Белок-фьюз из S-Layer SgsE и mCitrine
S-layers - «кристаллический» поверхностный слой некоторых архебактерий, содержащий множество белковых мономеров. На границах фаз, в растворах и на разных поверхностях эти белки способны образовывать различные решетчатые структуры. Геометрия структур определяются с помощью C-терминального домена, ответственного за само-сборку и специфичного для каждого белка.
Белки могут использоваться как «скаффолд» для различных нанабиотехнологических нужд – например, при образовании фьюзов доменов само-сборки с другими функциональными белковыми доменами.

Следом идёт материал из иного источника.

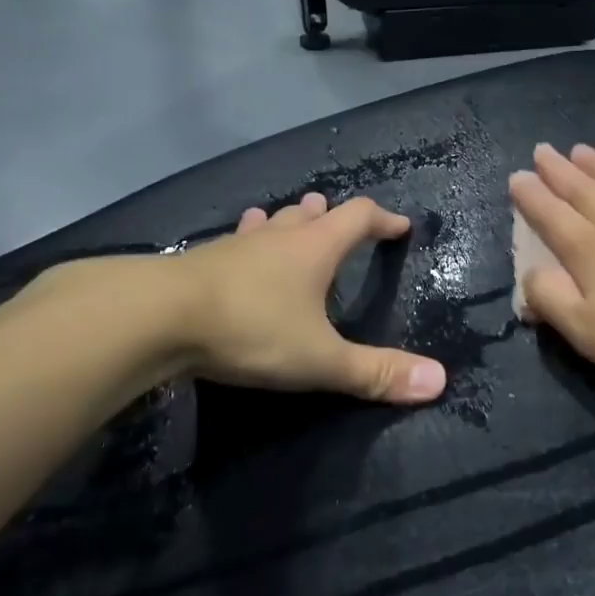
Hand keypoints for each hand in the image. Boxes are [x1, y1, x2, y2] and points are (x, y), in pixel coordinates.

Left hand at [27, 193, 446, 405]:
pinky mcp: (199, 261)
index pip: (359, 217)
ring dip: (286, 222)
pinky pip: (235, 242)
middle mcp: (278, 237)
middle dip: (330, 216)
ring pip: (269, 223)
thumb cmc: (250, 330)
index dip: (383, 219)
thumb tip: (439, 381)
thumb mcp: (320, 359)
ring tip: (290, 222)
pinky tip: (235, 254)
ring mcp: (235, 245)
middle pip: (311, 214)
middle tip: (338, 219)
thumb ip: (375, 372)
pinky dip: (248, 241)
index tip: (400, 227)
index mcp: (315, 248)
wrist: (155, 318)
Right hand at [509, 144, 594, 383]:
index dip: (532, 198)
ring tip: (583, 149)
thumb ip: (553, 301)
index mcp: (592, 252)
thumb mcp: (591, 331)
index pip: (552, 218)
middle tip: (543, 150)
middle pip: (585, 191)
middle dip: (560, 172)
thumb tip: (530, 274)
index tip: (517, 177)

Источник: http://parts.igem.org/Part:BBa_K525305
Разработчик: Timo Wolf Группа: iGEM11_Bielefeld-Germany (2011-09-10)
Выделение плазмидной ДНК
Проводилась трансформация клеток E. coli, штамм Nova-Blue (Novagen). Снятую с агара бактериальную колонию выращивали в среде LB (200 мл) в течении 18 часов. Выделение плазмидной ДНК проводили щелочным лизисом. Дополнительно обрабатывали полученную плазмидную ДНК РНКазой, проводили фенол-хлороформную экстракцию и осаждение этанолом.
Определение концентрации
Методом горизонтального электрофореза (рисунок 9-1, дор.1). Нанесение 1 мкл плазмидной ДНК. Длина линейной формы плазмиды 5199 п.н.
Рисунок 9-1. Электрофореграмма плазмидной ДНК. М – маркерная лестница p250 (250, 500, 750, 1000, 1500, 2000, 2500, 3000 п.н.).
Рестрикционное картирование
Рестрикционное картирование проводили с помощью эндонуклеаз рестрикции EcoRI, PstI. Разделение продуктов реакции проводили методом горизонтального электрофореза в 1,5% агарозном геле (рисунок 9-2, дорожка 1).Ожидаемая длина фрагментов 2029 п.н., 3170 п.н.
Рисунок 9-2. Электрофореграмма продуктов рестрикции. М – маркерная лестница p250 (250, 500, 750, 1000, 1500, 2000, 2500, 3000 п.н.).